Directions for this task >>
Say whether each statement agrees with the blog entry below, answering yes or no and quoting the words of the entry that settle it: (a) The etching is planned as the second of five. (b) The first title considered for it was "Le couple". (c) The print was finished sooner than expected.

#### Source text ####

Monday, 18 February 2013

Pas de deux



   Last week, after much dotting and dashing, came a magic moment.  After the strain of turning the press wheels, the pleasure of lifting the heavy felt printing blankets, and the peeling back of the thick, damp cotton paper from the copper plate, there appeared a finished print.  Etching, unlike painting or drawing, contains a singular moment of wonder in its process: after weeks of building line on line, and gazing past the glare of the copperplate to search for signs of progress, one moment at a press delivers a finished piece, only hinted at before.  (Of course, this does not often happen the first time a plate goes through the press; usually, there are tests and revisions to be made.)





In this etching, which is the second in what will be a series of five etchings on a theme of "double" (the first in the series is here), a twosome passes heedlessly over a sleeping landscape wearing clothes stitched with roses.





The title, Pas de deux (literally steps of two), of course refers to dance and works well with the movement implied, but I had originally passed this over and thought to call this "Le couple".  I thought it was important to have a title which clearly suggested making one thing from two; a word for 1+1=1.  But it was a boring title.  And as I thought about it the obvious hit me, and I realized that "pas de deux" could also translate to "not of two".





Perhaps I shouldn't mention it, but the germ for this idea came from a conversation with my husband in a pub a long time ago.  He or I said something about not really enjoying "being in a bar alone", forgetting that by being together, we were quite evidently not alone.  But of course, there we were, ostensibly no different from a couple getting to know each other a little ways away.  Perhaps because of the long time we've known each other, perhaps because of moving to places where we've known no one, or because we just talk too much, sometimes, sometimes, I feel like a four-armed, four-footed thing.





This print took a lot longer than I'd expected, but happily it is because I started working on the other prints before completing it.  So hopefully there will not be such a big gap between the second, third, fourth, and fifth prints as there was between the first and second!



Monday, 4 February 2013

Indoor Flowers



   This place is heavy with hyacinth scent; the days are stretching; sometimes the sun even shines a little.  On Saturday it was Chandeleur and so we held our coins and flipped our crêpes, to see if we could win ourselves a bit of fortune by following the odd old customs that coax magic from the calendar.  But the extra light and smell of spring flowers that are scattered about the windowsills and tables here are maybe magic enough. This time of year feels so alive.

#### Dataset excerpt ####

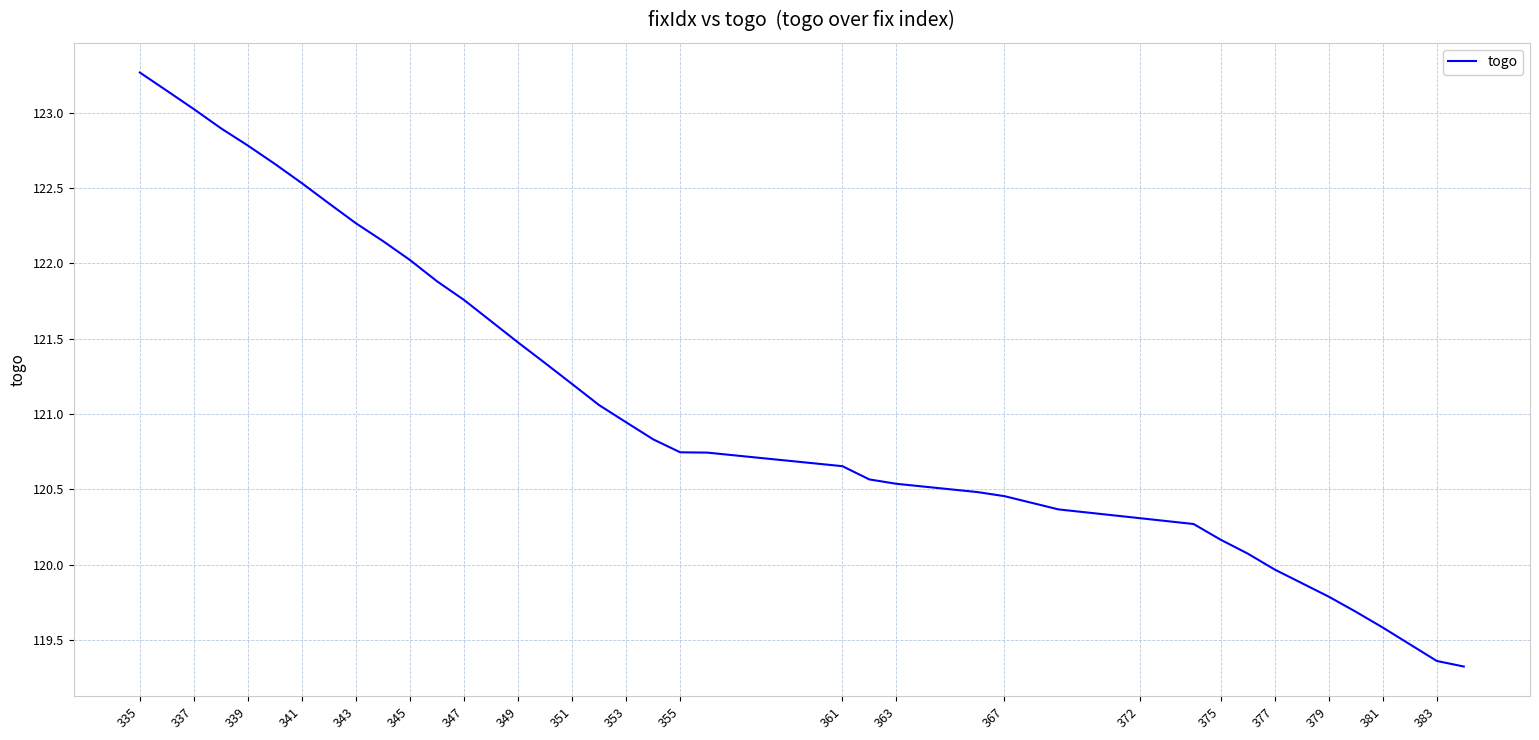

What is the greatest value displayed?

123.3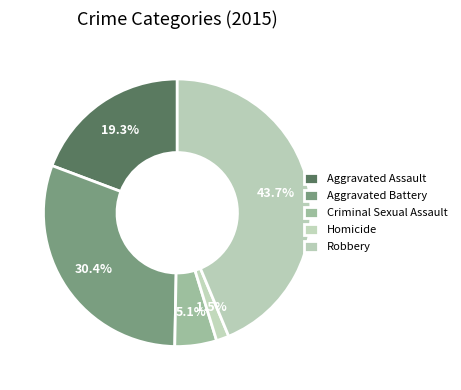

True or false: Robbery accounts for 44% of the total.

True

####

Result >>
(a) Yes: "the second in what will be a series of five etchings"
(b) Yes: "thought to call this "Le couple""
(c) No: "This print took a lot longer than I'd expected"